Людмила Гурченко (Кичин) - страница 145

И опять-таки Гурченко не была бы собою, если бы не попыталась все это выразить через музыку. В галерею «женщин, которые ждут», вошла лирическая героиня ее телевизионного обозрения «Любимые песни».

На первый взгляд это было песенное шоу, проникнутое ностальгией по мелодиям 50–60-х годов. На экране возникал старый городской сад, совсем настоящий, с решеткой, увитой плющом, с рукописной афишей только что вышедшего фильма «Девушка без адреса», с объявлением о бальных танцах, с каруселью и цветными лошадками, с раковинкой для концертов, с цветными фонариками и даже тележкой, с каких продавали советскую предшественницу пепси-колы – щипавшую горло газировку с сиропом. В этом антураже Гурченко пела дорогое, но полузабытое: «Московские окна», «Тишина за Рогожской заставою», «В городском саду играет духовой оркестр…», «Одинокая гармонь», «Сядь со мною рядом, рассказать мне надо…», «Мне бесконечно жаль», «Дай мне руку, моя недотрога…», «На карнавале под сенью ночи вы мне шептали: люблю вас очень…». Как и в «Песнях войны», Люся эти песни отбирала без излишнего пуризма – сердцем и памятью. Ее заботил не художественный уровень – хотелось вернуть время.

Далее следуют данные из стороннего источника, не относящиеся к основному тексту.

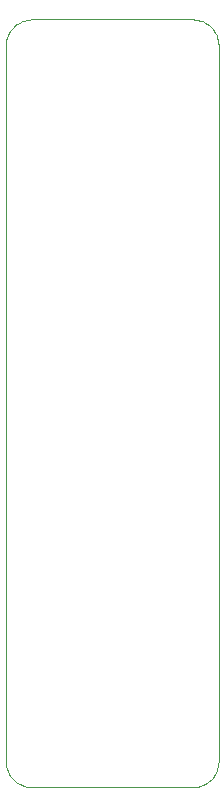
<source format=gbr>
%TF.GenerationSoftware,KiCad,Pcbnew,(6.0.6)*%
%TF.CreationDate,2023-06-07T09:40:16+01:00*%
%TF.ProjectId,DC_DC_Controller,44435f44-435f-4436-9f6e-74726f6c6c65,rev?*%
%TF.SameCoordinates,Original*%
%TF.FileFunction,Profile,NP*%
%FSLAX46Y46*%
G04 Gerber Fmt 4.6, Leading zero omitted, Abs format (unit mm)*
G04 Created by KiCad (PCBNEW (6.0.6)) date 2023-06-07 09:40:16*
%MOMM*%
%LPD*%
G01*
G04 APERTURE LIST*
%TA.AperFunction,Profile*%
%ADD10C,0.100000*%
%TD*%
G04 APERTURE END LIST*
D10*
%TO.C,J2*%
X144968108Y-135125288D02*
X144798908Y-134998888D01*
X144264708Y-71649388D02*
X144374708Y-71468388D01*
X144264708Y-134350488D02*
X144172308Y-134158188D01*
X145544108Y-135401388D02*
X145341808Y-135327688D01*
X144011308Y-133525888D02*
X144000008Y-133300388D01*
X159800408Y-70500388D02*
X160025908Y-70511388D01*
X145149508Y-70764388D02*
X145341808Y-70672388D01*
X144642808Y-71142388D02*
X144798908Y-71001388D01*
X161357108Y-71142388D02*
X161498908Y-71299388D01*
X144044508Y-72255288D02*
X144098608Y-72044088D01*
X161625308Y-71468388D02*
X161735308Y-71649388D01*
X162000008Y-133300388D02*
X161988708Y-133525888D01*
X144798908Y-71001388D02*
X144968108Y-70874388D01*
X160244708Y-70544388D02*
X160455908Y-70598388D01*
X144000008Y-133300388D02*
X144000008Y-133300388D01*
X161901408Y-72044088D02*
X161955508Y-72255288D01*
X161901408Y-133955888D02*
X161827708Y-134158188D01*
X145149508Y-135235288D02*
X144968108Y-135125288D01*
X144374708Y-71468388D02*
X144501108Y-71299388D01*
X161357108Y-134857188D02*
X161201108Y-134998888D01*
X160025908Y-135488688D02*
X159800408Y-135499988D01*
X144098608Y-133955888D02*
X144044508Y-133744788D01*
X159800408Y-135499988D02*
X146199608Y-135499988D01*
X146199608Y-70500388D02*
X159800408Y-70500388D01*
X145755208Y-135455488D02*
X145544108Y-135401388D01*
X161625308Y-134531888D02*
X161498908Y-134701088D01*
X161988708Y-72474088D02*
X162000008Y-72699688D01*
X161735308Y-134350488D02*
X161625308Y-134531888D01*
X162000008Y-72699688D02*
X162000008Y-133300388D01*
X145341808Y-135327688D02*
X145149508Y-135235288D01*
X144501108Y-71299388D02*
X144642808Y-71142388D01*
X144374708Y-134531888D02*
X144264708Y-134350488D01*
X161031908Y-70874388D02*
X161201108Y-71001388D01*
X160850508Y-135235288D02*
X160658108Y-135327688D01*
X144098608Y-72044088D02*
X144172308Y-71841388D01*
X144501108Y-134701088D02*
X144374708Y-134531888D01*
X161201108Y-134998888D02*
X161031908Y-135125288D01*
X161955508Y-133744788D02*
X161901408Y-133955888D01*
X160025908Y-70511388D02*
X160244708Y-70544388D01*
X160658108Y-135327688D02*
X160455908Y-135401388D01*
X161498908Y-134701088D02*
X161357108Y-134857188D01*
X161988708Y-133525888D02*
X161955508Y-133744788D01*
X144172308Y-71841388D02*
X144264708Y-71649388D01*
X144798908Y-134998888D02*
X144642808Y-134857188D01*
X161201108Y-71001388D02*
X161357108Y-71142388D01*
X160658108Y-70672388D02*
X160850508Y-70764388D01*
X160455908Y-70598388D02*
X160658108Y-70672388D01*
X144011308Y-72474088D02*
X144044508Y-72255288D01*
X160850508Y-70764388D02*
X161031908Y-70874388D01*
X161498908Y-71299388D02*
X161625308Y-71468388D01*
X144000008Y-133300388D02*
X144000008Y-133300388D01*
X145544108Y-70598388D02*
X145755208Y-70544388D01*
X144172308Y-134158188D02*
X144098608Y-133955888D01*
X144044508Y-133744788D02*
X144011308Y-133525888D01*
X144000008Y-133300388D02*
X144000008Y-72699688D01*
X146199608Y-135499988D02*
X145974108Y-135488688D01*
X144968108Y-70874388D02*
X145149508Y-70764388D01*
X144000008Y-72699688D02*
X144011308Y-72474088D01*
X161827708Y-71841388D02*
X161901408Y-72044088D01*
X161735308Y-71649388D02*
X161827708Y-71841388D01*
X145974108Y-135488688D02*
X145755208Y-135455488D01*
X161827708Y-134158188D02*
X161735308Y-134350488D01*
X145974108Y-70511388D02*
X146199608Y-70500388D01*
X161031908Y-135125288D02*
X160850508Y-135235288D01*
X144642808Y-134857188D02*
X144501108Y-134701088D01*
X160244708Y-135455488D02*
X160025908Y-135488688D01*
X161955508Y-72255288D02*
X161988708Y-72474088D01*
X160455908Y-135401388D02*
X160244708Y-135455488D01*
X145341808Y-70672388D02*
X145544108Y-70598388D01*
X145755208Y-70544388D02*
X145974108Y-70511388D01*
%TD*%
M02*

</source>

Объясняла свои намерения: хочу спеть то, чего в свое время спеть не успела.

С удовольствием обдумывала костюмы, точно такие, какие носили тогда. Плечики по моде 50-х, прически. Даже пластика. Наблюдая за нею на съемках, я сделал поразительное открытие: ведь тогда не только одевались, но и ходили иначе. Женщины спину иначе держали – чуть больше излом, кокетства чуть больше. Мы живем и не замечаем, что ушло. Актриса помнит. Чтобы возродить время, ей достаточно чуть изменить походку.

Гурченко входила в телевизионный павильон, как в пятидесятые, в свою юность. Была другой, совсем другой. Нежной, воздушной, невероятно молодой. Она боялась в себе это расплескать и в перерыве между съемками все равно говорила тихо и нежно, и было это так поразительно, что хотелось спросить: как вы себя чувствуете? Такую хрупкость она несла в себе.

Ретро-стиль поддерживали и режиссер с оператором. Снимали лунный профиль на контражуре – как в романтическом кино тех лет. Евгений Гинзбург в этой работе доверился актрисе полностью, да и нельзя было иначе: она тут автор, это ее фильм.

Но «воскресить время» – еще не вся задача. Гурченко хотела в песнях сыграть судьбу. Путь от надежды к разочарованиям, первым ударам, новым надеждам, к отчаянию, к ожесточению, к мудрости. Мы встречали лирическую героиню фильма беззаботно порхающей вдоль садовых скамеек «в этом белом платьице…». Потом каскад песен сменялся длинными музыкальными интерлюдиями-размышлениями. Героиня взрослела. Старела. Сурово разглядывала себя в зеркальце. Потом сбрасывала с себя эту липкую хандру, как наваждение: «Когда проходит молодость, еще сильнее любится!»